Bello il titolo di p. 213: “meglio un toast che un integratore”. Se preso entro un’ora dallo sforzo, un toast con bresaola (purtroppo, non con affettato di maiale…) e un succo di frutta nutrono più e meglio di qualsiasi integratore. A cui bisogna stare attenti anche durante le corse (confermo gli effetti malefici dei gel distribuiti a New York, qui adombrati a p. 219): meglio sempre acqua e banane. Inutili (si dice a p. 265) i cinturoni da pistolero muniti di bottigliette: bè, se verrete all’UTMB vedrete che servono (io non ho cinturoni, ma in qualche taschino o camelbag che mi accompagna nei lunghissimi tengo sempre acqua e barrette; in maratona, quando mi ricordo, metto nella polsiera un paio di bustine di fruttosio). Sarà scientificamente vero che dopo i 30 km è quasi impossibile cambiare il proprio destino con dello zucchero (265), speriamo almeno nell’effetto-placebo. Per il caffè, c’è libertà di coscienza; vietato il cappuccino pre-gara.

Del capitolo sulla salute (223 ss.) apprezzo soprattutto il ripasso di p. 229: se ti fa male a sinistra è la milza e non è niente; se a destra, fegato o no che sia, pensa a cosa hai mangiato e se sei allenato abbastanza: come pronto soccorso, rallenta (a me basta questo, e in genere mi succede nelle discese fatte appoggiando troppo pesantemente); o anche  alza il braccio destro e piegalo dietro la testa.

Tutti gli altri mali (fascite, tendinite – stranamente non vedo la tallonite), li ho provati e in genere risolti cambiando ogni due anni i plantari; che invece lasciano perplessi Lorenzini e C., pur senza arrivare a sconsigliarli (238).
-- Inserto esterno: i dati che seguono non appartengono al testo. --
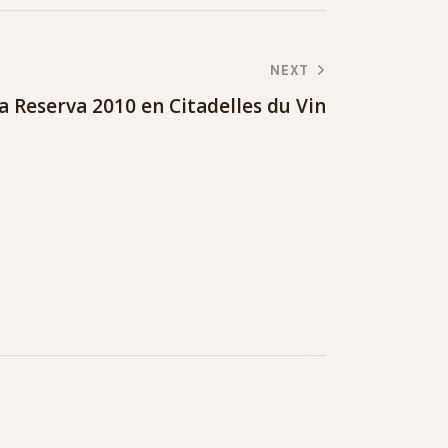
NEXT
a Reserva 2010 en Citadelles du Vin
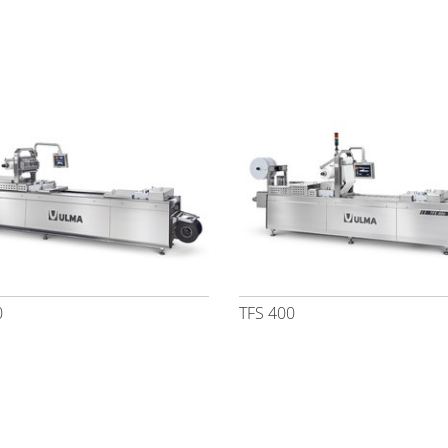
0
TFS 400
Confermo che le code alle toilette prima delle gare sono essenzialmente di natura psicologica (241): ma piuttosto che star male o tentare con l’autosuggestione, anch’io preferisco scaricarmi, salvo poi accorgermi che erano poche gocce… E il discorso potrebbe collegarsi a quello dell’età in aumento presso i podisti (i tanti nati alle corse negli anni Settanta, e che insistono tuttora…), i quali anziché allenarsi meglio e rendersi conto che bisogna curare di più le fibre muscolari pallide in decadimento, aumentano solo i chilometri (247).
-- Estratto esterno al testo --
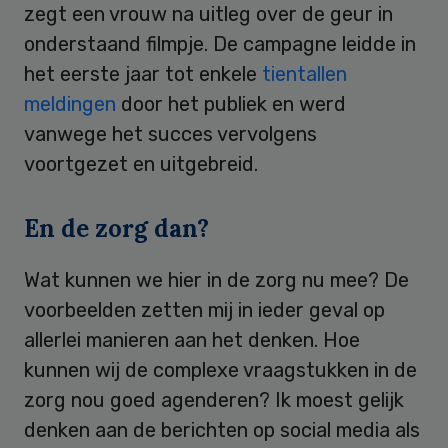
zegt een vrouw na uitleg over de geur in
onderstaand filmpje. De campagne leidde in
het eerste jaar tot enkele
tientallen
meldingen
door het publiek en werd
vanwege het succes vervolgens
voortgezet en uitgebreid.
En de zorg dan?
Wat kunnen we hier in de zorg nu mee? De
voorbeelden zetten mij in ieder geval op
allerlei manieren aan het denken. Hoe
kunnen wij de complexe vraagstukken in de
zorg nou goed agenderen? Ik moest gelijk
denken aan de berichten op social media als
Dulcis in fundo: dopo essermi sentito in colpa, trasgressore, peccatore per molte delle pagine, gli autori da 280 in poi decidono di gratificare quelli come me: anche un allenamento da 40 minuti va bene, purché 20-25 minuti siano “di qualità”; e in gara, “prova tutte le distanze” (283). Veramente, non vorrebbero che facessi “troppe gare per allenarmi”, perché mi inducono a cose diverse rispetto al programma. Beh, intendiamoci su cosa è una gara: per me, quelle infrasettimanali, o comunque le non-maratone, equivalgono a un allenamento in compagnia, che anche secondo gli autori è positivo perché fa andare più forte. Se ti alleni da solo e sei stanco o pensi alla podista più carina e più cretina che fila tutti meno che te (sto citando Venditti), nessuno ti impedisce di rallentare; ma se sei in corsa, fossero anche quelle squallide dei vari trofei di Partito, non accetterai mai di essere distanziato, sia dalla podista carina e forse disponibile, sia dal tuo amico-rivale che ti aspetterebbe al traguardo indicando l’orologio; e dunque andrai più forte.

Con questo minimo segno di dissenso, che poi dissenso non è, mi congedo da un libretto sulla cui utilità metto in gioco la mia reputazione di non-markettaro con 2591 gare  (garette, garucce, ma pure 320 fra maratone e ultra) all’attivo, e mai un ritiro (altra cosa che Lorenzini disapproverebbe…).